Dazu ist Verdun ein guter Ort - er steht stellvertretend für die blutgetränkte Geschichte des 20. Jahrhunderts in Europa, die die Gründungsväter der europäischen Gemeinschaft hinter sich lassen wollten. Die "Hölle von Verdun", das waren 300 Tage brutales Töten, eine beispiellose Materialschlacht, ein sinnloser Stellungskrieg zwischen zwei verfeindeten Nachbarn. Mehr als jeweils eine Million Soldaten aus Deutschland und Frankreich kämpften in der "Blutmühle" Verdun. Schätzungen zufolge starben auf deutscher Seite 143.000 und auf französischer Seite 163.000 Soldaten.

Deutscher Soldatenfriedhof in Douaumont: Hier wird der "Hölle von Verdun" gedacht.
(Foto: picture alliance / dpa)
Deutlich wird das Grauen im Beinhaus von Douaumont, einer Gemeinde rund zehn Kilometer nördlich von Verdun. Die Knochen von 130.000 nicht identifizierte Soldaten beider Länder ruhen hier. Zugleich ist das Beinhaus der Ort, vor dem sich Kohl und Mitterrand am 22. September 1984 schweigend an der Hand hielten, während die französische Nationalhymne gespielt wurde - eine Geste, die als Wegmarke der deutsch-französischen Aussöhnung in die Geschichte eingegangen ist. Eine so starke Symbolik dürfte Merkel und Hollande kaum gelingen, wenn sie zum Höhepunkt der Gedenkveranstaltungen zu 100 Jahren Verdun zum Beinhaus kommen - aber zweifellos werden Kommentatoren genau auf jede Geste achten.
Aktuelle Themen spielen eine große Rolle
Das dichtgepackte Programm beginnt für die Kanzlerin und den Präsidenten am Vormittag mit einem Besuch des deutschen Soldatenfriedhofs von Consenvoye, anschließend fahren beide zum Rathaus von Verdun. Eine Premiere: Vor Merkel hat noch kein deutscher Kanzler die Stadt selbst besucht.
Nach einem Besuch der neu eröffneten Gedenkstätte von Verdun folgt die Abschlussveranstaltung auf dem Soldatenfriedhof von Douaumont. Der Regisseur Volker Schlöndorff hat dort eine Inszenierung mit 3400 Kindern und Jugendlichen aus beiden Ländern vorbereitet. Im Beinhaus werden Merkel und Hollande in Erinnerung an die Toten gemeinsam eine Flamme entzünden und eine Schweigeminute abhalten, anschließend sind Reden geplant.

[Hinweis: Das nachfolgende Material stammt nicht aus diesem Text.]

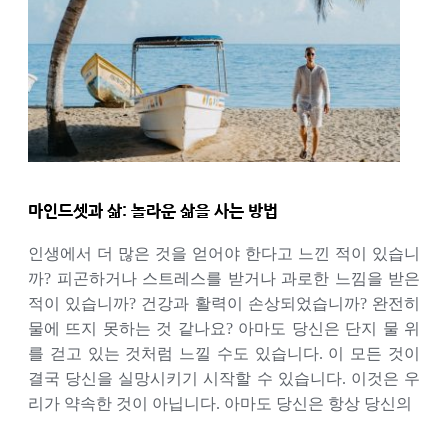
마인드셋과 삶: 놀라운 삶을 사는 방법
인생에서 더 많은 것을 얻어야 한다고 느낀 적이 있습니
까? 피곤하거나 스트레스를 받거나 과로한 느낌을 받은
적이 있습니까? 건강과 활력이 손상되었습니까? 완전히
물에 뜨지 못하는 것 같나요? 아마도 당신은 단지 물 위
를 걷고 있는 것처럼 느낄 수도 있습니다. 이 모든 것이
결국 당신을 실망시키기 시작할 수 있습니다. 이것은 우
리가 약속한 것이 아닙니다. 아마도 당신은 항상 당신의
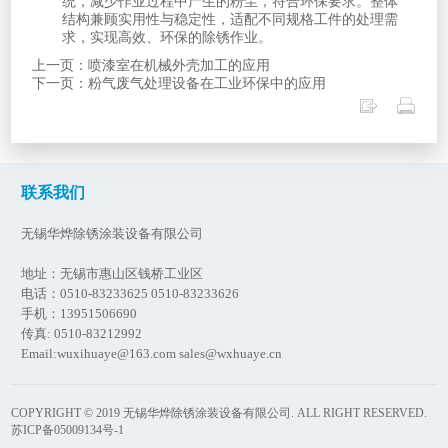
统，减少作业过程中产生的粉尘，符合环保要求。整体
结构兼顾实用性与稳定性，适配不同规格工件的处理需
求，实现高效、环保的除锈作业。
上一页：喷漆室在机械外壳加工的应用
下一页：粉气废气处理设备在工业环保中的应用
联系我们
无锡华烨除锈涂装设备有限公司
地址：无锡市惠山区钱桥工业区
电话：0510-83233625 0510-83233626
手机：13951506690
传真: 0510-83212992
Email:wuxihuaye@163.com sales@wxhuaye.cn
COPYRIGHT © 2019 无锡华烨除锈涂装设备有限公司. ALL RIGHT RESERVED.
苏ICP备05009134号-1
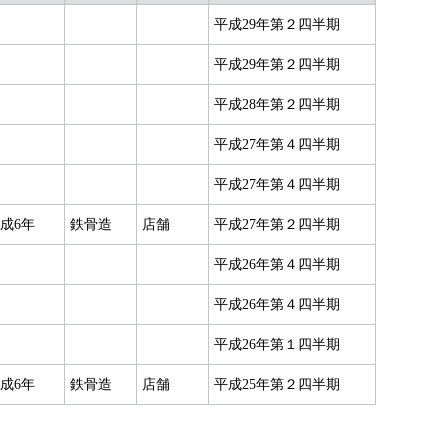
平成29年第２四半期
平成29年第２四半期
平成28年第２四半期
平成27年第４四半期
平成27年第４四半期
成6年
鉄骨造
店舗
平成27年第２四半期
平成26年第４四半期
平成26年第４四半期
平成26年第１四半期
成6年
鉄骨造
店舗
平成25年第２四半期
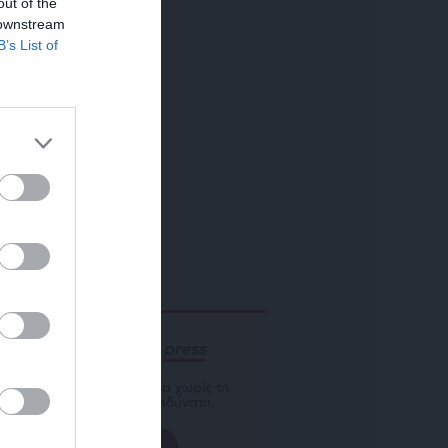
out of the
 downstream
B’s List of
ΕΝΙΣΧΥΣΤΕ ΤΟ
Αδέσμευτη Δημοσιογραφία χωρίς τη
δική σας χορηγία είναι αδύνατη.
ΠΑΤΗΣΤΕ ΕΔΩ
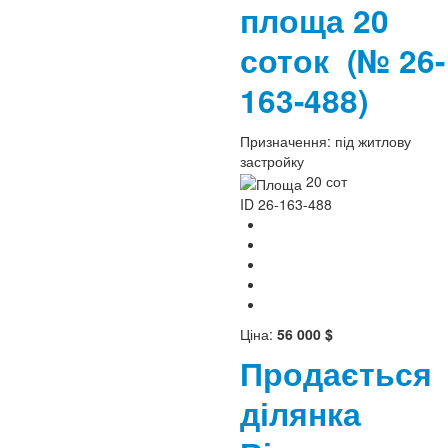
площа 20
соток
(№ 26-
163-488)
Призначення:
під житлову
застройку
20 сот
ID
26-163-488
Ціна:
56 000 $
Продається
ділянка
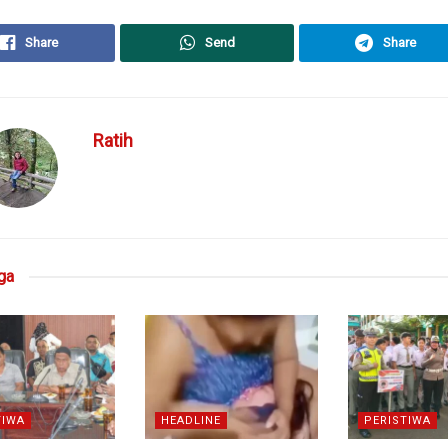
Share
Send
Share
Ratih
ga
TIWA
HEADLINE
PERISTIWA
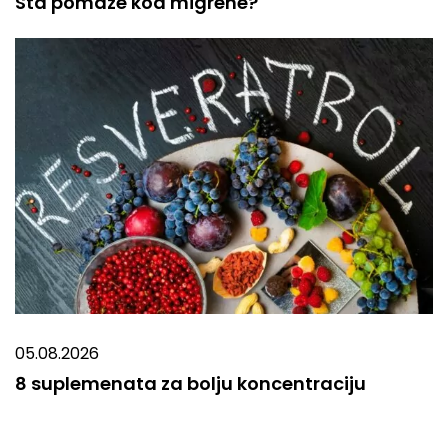
Šta pomaže kod migrene?
05.08.2026
8 suplemenata za bolju koncentraciju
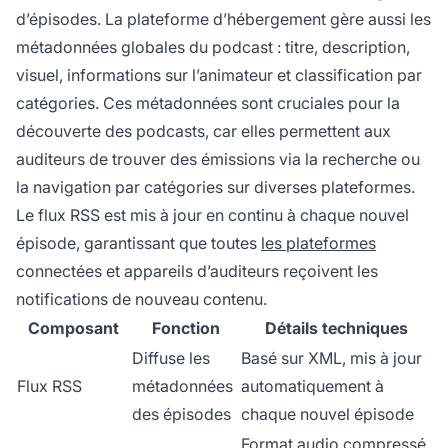
d’épisodes. La plateforme d’hébergement gère aussi les
métadonnées globales du podcast : titre, description,
visuel, informations sur l’animateur et classification par
catégories. Ces métadonnées sont cruciales pour la
découverte des podcasts, car elles permettent aux
auditeurs de trouver des émissions via la recherche ou
la navigation par catégories sur diverses plateformes.
Le flux RSS est mis à jour en continu à chaque nouvel
épisode, garantissant que toutes
les plateformes
connectées et appareils d’auditeurs reçoivent les
notifications de nouveau contenu.
Composant
Fonction
Détails techniques
Diffuse les
Basé sur XML, mis à jour
Flux RSS
métadonnées
automatiquement à
des épisodes
chaque nouvel épisode
Format audio compressé,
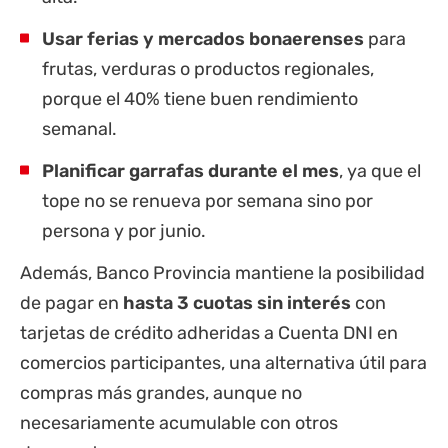
Usar ferias y mercados bonaerenses
para
frutas, verduras o productos regionales,
porque el 40% tiene buen rendimiento
semanal.
Planificar garrafas durante el mes
, ya que el
tope no se renueva por semana sino por
persona y por junio.
Además, Banco Provincia mantiene la posibilidad
de pagar en
hasta 3 cuotas sin interés
con
tarjetas de crédito adheridas a Cuenta DNI en
comercios participantes, una alternativa útil para
compras más grandes, aunque no
necesariamente acumulable con otros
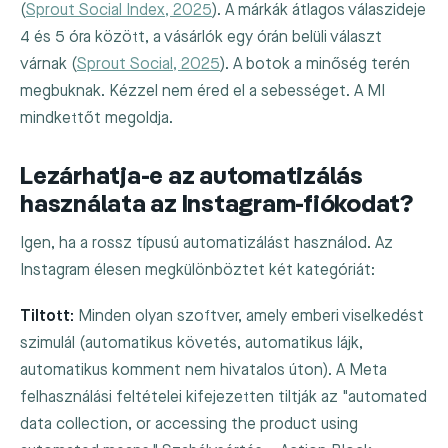
(
Sprout Social Index, 2025
). A márkák átlagos válaszideje
4 és 5 óra között, a vásárlók egy órán belüli választ
várnak (
Sprout Social, 2025
). A botok a minőség terén
megbuknak. Kézzel nem éred el a sebességet. A MI
mindkettőt megoldja.
Lezárhatja-e az automatizálás
használata az Instagram-fiókodat?
Igen, ha a rossz típusú automatizálást használod. Az
Instagram élesen megkülönböztet két kategóriát:
Tiltott:
Minden olyan szoftver, amely emberi viselkedést
szimulál (automatikus követés, automatikus lájk,
automatikus komment nem hivatalos úton). A Meta
felhasználási feltételei kifejezetten tiltják az "automated
data collection, or accessing the product using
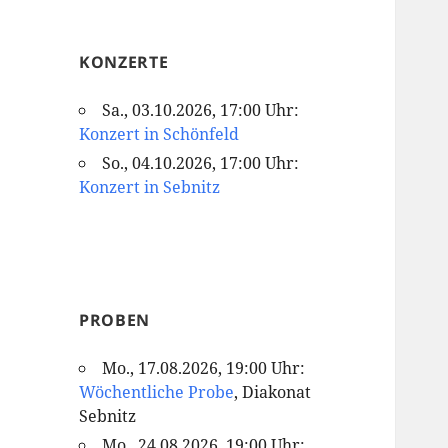
KONZERTE
Sa., 03.10.2026, 17:00 Uhr:
Konzert in Schönfeld
So., 04.10.2026, 17:00 Uhr:
Konzert in Sebnitz
PROBEN
Mo., 17.08.2026, 19:00 Uhr:
Wöchentliche Probe
, Diakonat
Sebnitz
Mo., 24.08.2026, 19:00 Uhr:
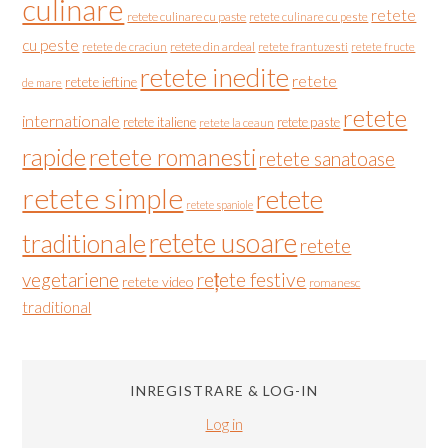
culinare
retete
retete culinare cu paste
retete culinare cu peste
cu peste
retete de craciun
retete din ardeal
retete frantuzesti
retete fructe
retete inedite
retete
retete ieftine
de mare
retete
internationale
retete italiene
retete paste
retete la ceaun
rapide
retete romanesti
retete sanatoase
retete simple
retete
retete spaniole
retete usoare
traditionale
retete
vegetariene
rețete festive
retete video
romanesc
traditional
INREGISTRARE & LOG-IN
Log in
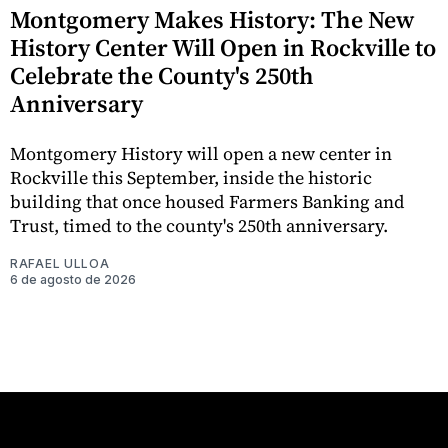
Montgomery Makes History: The New
History Center Will Open in Rockville to
Celebrate the County's 250th
Anniversary
Montgomery History will open a new center in
Rockville this September, inside the historic
building that once housed Farmers Banking and
Trust, timed to the county's 250th anniversary.
RAFAEL ULLOA
6 de agosto de 2026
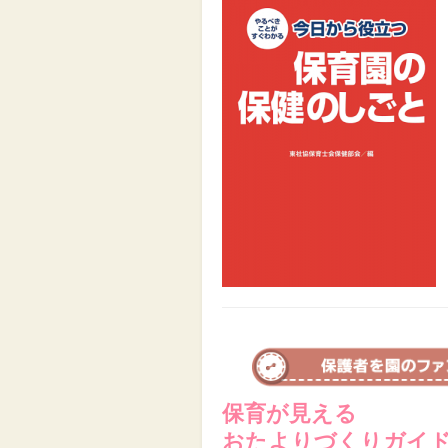
保育が見える
おたよりづくりガイ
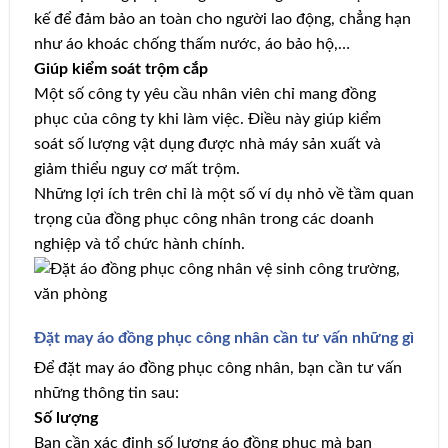
kế để đảm bảo an toàn cho người lao động, chẳng hạn
như áo khoác chống thấm nước, áo bảo hộ,…
Giúp kiểm soát trộm cắp
Một số công ty yêu cầu nhân viên chỉ mang đồng
phục của công ty khi làm việc. Điều này giúp kiểm
soát số lượng vật dụng được nhà máy sản xuất và
giảm thiểu nguy cơ mất trộm.
Những lợi ích trên chỉ là một số ví dụ nhỏ về tầm quan
trọng của đồng phục công nhân trong các doanh
nghiệp và tổ chức hành chính.
Đặt may áo đồng phục công nhân cần tư vấn những gì
Để đặt may áo đồng phục công nhân, bạn cần tư vấn
những thông tin sau:
Số lượng
Bạn cần xác định số lượng áo đồng phục mà bạn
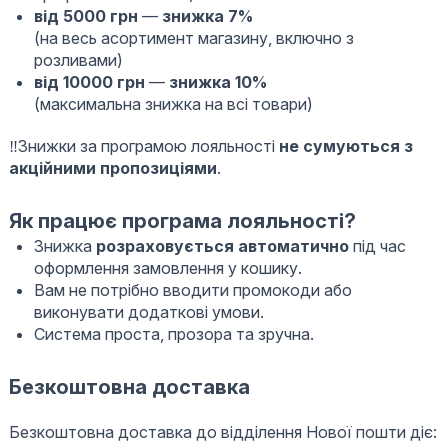
від 5000 грн
—
знижка 7%
(на весь асортимент магазину, включно з
розливами)
від 10000 грн
—
знижка 10%
(максимальна знижка на всі товари)
‼️Знижки за програмою лояльності
не сумуються з
акційними пропозиціями
.
Як працює програма лояльності?
Знижка
розраховується автоматично
під час
оформлення замовлення у кошику.
Вам не потрібно вводити промокоди або
виконувати додаткові умови.
Система проста, прозора та зручна.
Безкоштовна доставка
Безкоштовна доставка до відділення Нової пошти діє:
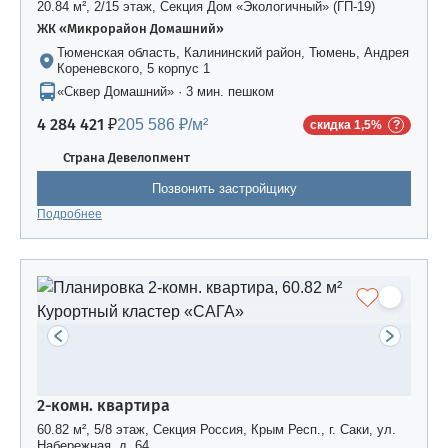
20.84 м², 2/15 этаж, Секция Дом «Экологичный» (ГП-19)
ЖК «Микрорайон Домашний»
Тюменская область, Калининский район, Тюмень, Андрея
Кореневского, 5 корпус 1
«Сквер Домашний» · 3 мин. пешком
4 284 421 ₽
205 586 ₽/м²
скидка 1,5%
Страна Девелопмент
Позвонить застройщику
Подробнее
2-комн. квартира
60.82 м², 5/8 этаж, Секция Россия, Крым Респ., г. Саки, ул.
Набережная, д. 64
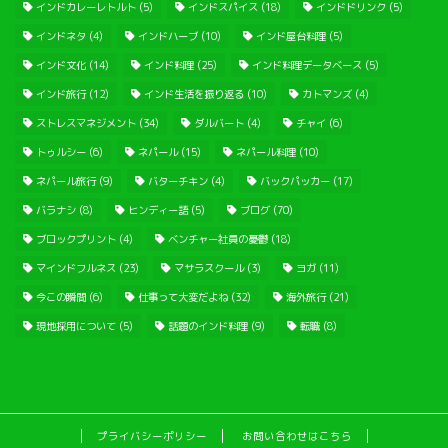
インドカレーレトルト
(5)
インドスパイス
(18)
インドドリンク
(5)
インドネタ
(4)
インドハーブ
(10)
インド屋台料理
(5)
インド文化
(14)
インド料理
(25)
インド料理データベース
(5)
インド旅行
(12)
インド生活を振り返る
(10)
カトマンズ
(4)
ストレスマネジメント
(34)
ダルバート
(4)
チャイ
(6)
トゥルシー
(6)
ネパール
(15)
ネパール料理
(10)
ネパール旅行
(9)
バターチキン
(4)
バックパッカー
(17)
バラナシ
(8)
ヒンディー語
(5)
ブログ
(70)
ブロックプリント
(4)
ベンチャー社員の憂鬱
(18)
マインドフルネス
(23)
マサラスクール
(3)
ヨガ
(11)
今この瞬間
(6)
仕事って大変だよね
(32)
海外旅行
(21)
現地採用について
(5)
話題のインド料理
(9)
転職
(8)
プライバシーポリシー
お問い合わせはこちら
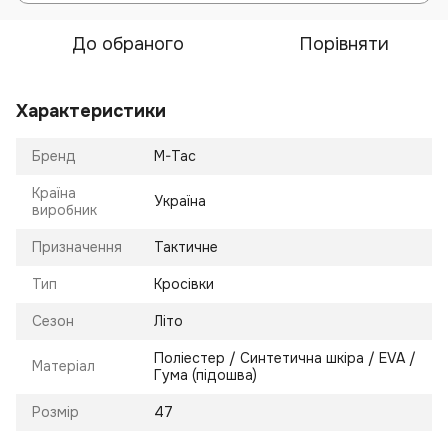
До обраного
Порівняти
Характеристики
Бренд
M-Tac
Країна
Україна
виробник
Призначення
Тактичне
Тип
Кросівки
Сезон
Літо
Поліестер / Синтетична шкіра / EVA /
Матеріал
Гума (підошва)
Розмір
47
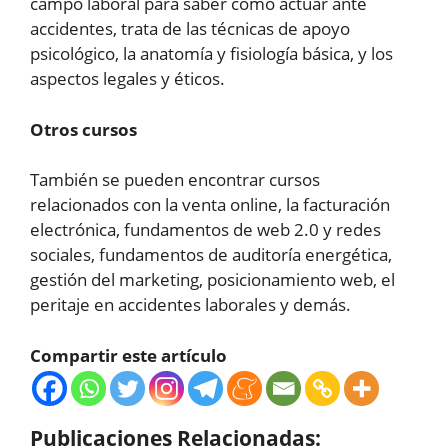
campo laboral para saber cómo actuar ante
accidentes, trata de las técnicas de apoyo
psicológico, la anatomía y fisiología básica, y los
aspectos legales y éticos.
Otros cursos
También se pueden encontrar cursos
relacionados con la venta online, la facturación
electrónica, fundamentos de web 2.0 y redes
sociales, fundamentos de auditoría energética,
gestión del marketing, posicionamiento web, el
peritaje en accidentes laborales y demás.
Compartir este artículo
Publicaciones Relacionadas:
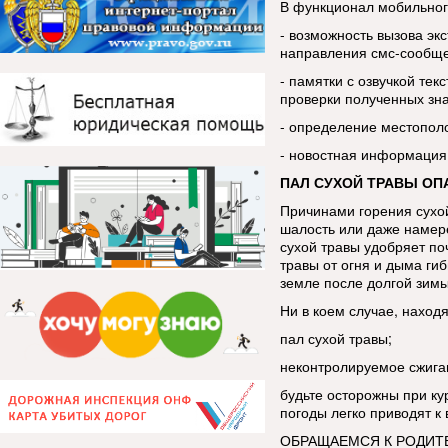
В функционал мобильног
- возможность вызова эк
направления смс-сообщ
- памятки с озвучкой тек
проверки полученных зн
- определение местопол
- новостная информация
ПАЛ СУХОЙ ТРАВЫ ОП
Причинами горения сухой
шалость или даже намере
сухой травы удобряет по
травы от огня и дыма ги
земле после долгой зим
Ни в коем случае, находя
пал сухой травы;
неконтролируемое сжига
будьте осторожны при ку
погоды легко приводят к
ОБРАЩАЕМСЯ К РОДИТ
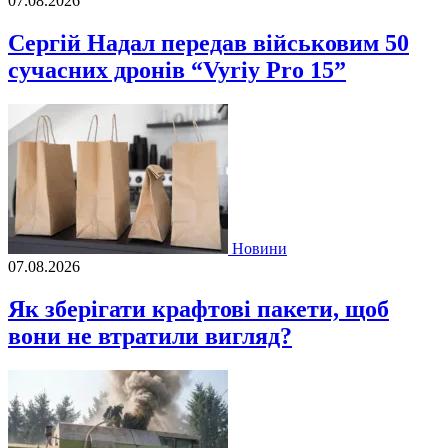
07.08.2026
Сергій Надал передав військовим 50
сучасних дронів “Vyriy Pro 15”
Новини
07.08.2026
Як зберігати крафтові пакети, щоб
вони не втратили вигляд?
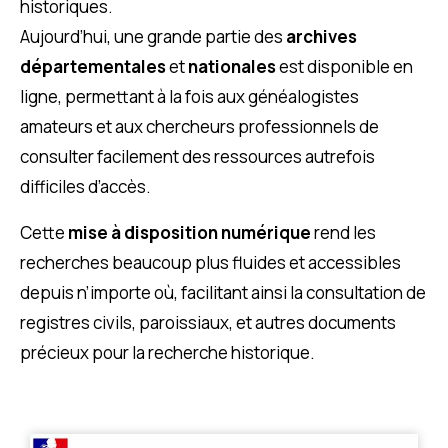
historiques.
Aujourd’hui, une grande partie des
archives
départementales
et
nationales
est disponible en
ligne, permettant à la fois aux généalogistes
amateurs et aux chercheurs professionnels de
consulter facilement des ressources autrefois
difficiles d’accès.
Cette
mise à disposition numérique
rend les
recherches beaucoup plus fluides et accessibles
depuis n’importe où, facilitant ainsi la consultation de
registres civils, paroissiaux, et autres documents
précieux pour la recherche historique.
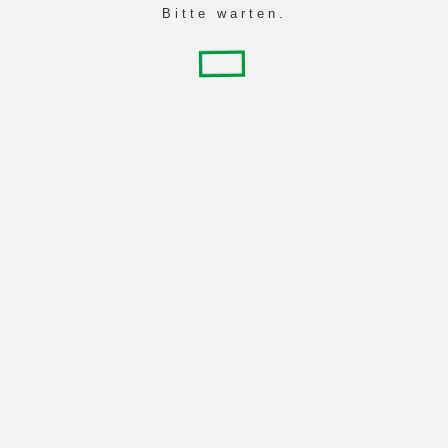
Bitte warten.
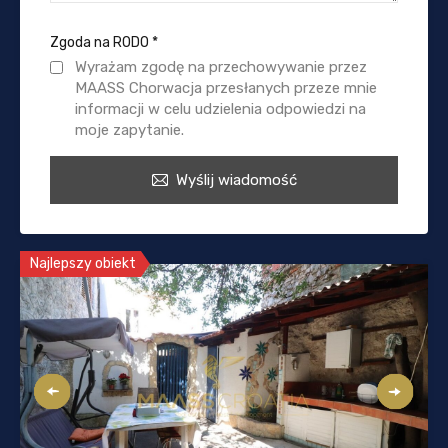
Zgoda na RODO
*
Wyrażam zgodę na przechowywanie przez
MAASS Chorwacja przesłanych przeze mnie
informacji w celu udzielenia odpowiedzi na
moje zapytanie.
Wyślij wiadomość
Najlepszy obiekt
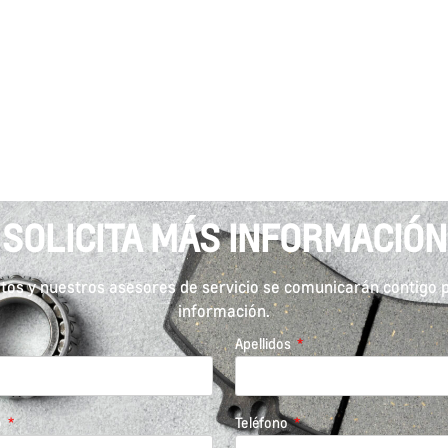
SOLICITA MÁS INFORMACIÓN
atos y nuestros asesores de servicio se comunicarán contigo 
información.
Apellidos
o
Teléfono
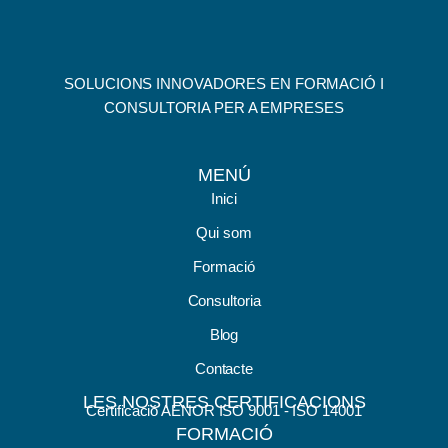
SOLUCIONS INNOVADORES EN FORMACIÓ I
CONSULTORIA PER A EMPRESES
MENÚ
Inici
Qui som
Formació
Consultoria
Blog
Contacte
LES NOSTRES CERTIFICACIONS
Certificació AENOR ISO 9001 - ISO 14001
FORMACIÓ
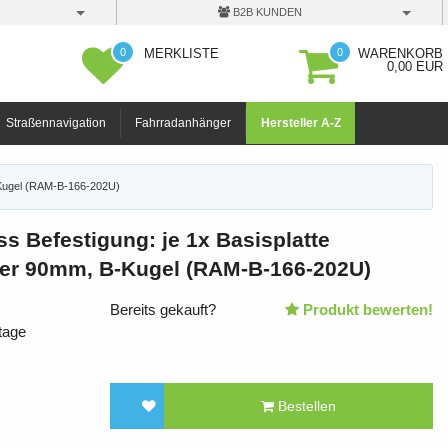
B2B KUNDEN
0
0
MERKLISTE
WARENKORB
0,00 EUR
Straßennavigation
Fahrradanhänger
Hersteller A-Z
-Kugel (RAM-B-166-202U)
 Befestigung: je 1x Basisplatte
der 90mm, B-Kugel (RAM-B-166-202U)
Bereits gekauft?
Produkt bewerten!
tage
Bestellen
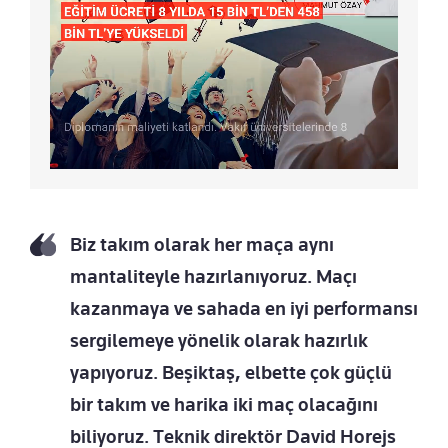
Biz takım olarak her maça aynı
mantaliteyle hazırlanıyoruz. Maçı
kazanmaya ve sahada en iyi performansı
sergilemeye yönelik olarak hazırlık
yapıyoruz. Beşiktaş, elbette çok güçlü
bir takım ve harika iki maç olacağını
biliyoruz. Teknik direktör David Horejs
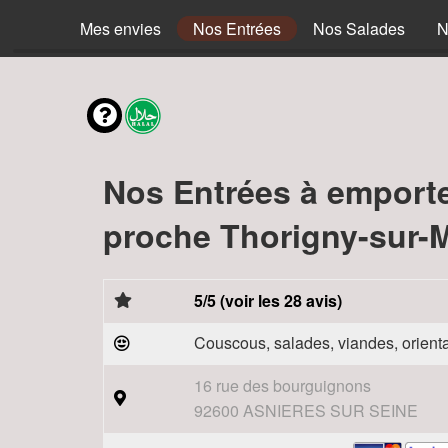
Mes envies
Nos Entrées
Nos Salades
N
Nos Entrées à emport
proche Thorigny-sur-M
5/5 (voir les 28 avis)
Couscous, salades, viandes, orienta
16 rue des bourguignons
92600 ASNIERES SUR SEINE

Doch inmitten all der Zeremonien muss auch noch Zeit sein für harte aktuelle Tagespolitik. Bei einem Arbeitsessen am Mittag wollen Merkel und Hollande über eine Reihe von Themen reden, bei denen sie nicht immer auf einer Linie lagen: die Flüchtlingskrise, die Griechenland-Schuldenkrise, den drohenden Brexit. Der politische Alltag lässt Merkel und Hollande auch an einem Tag des Gedenkens nicht los.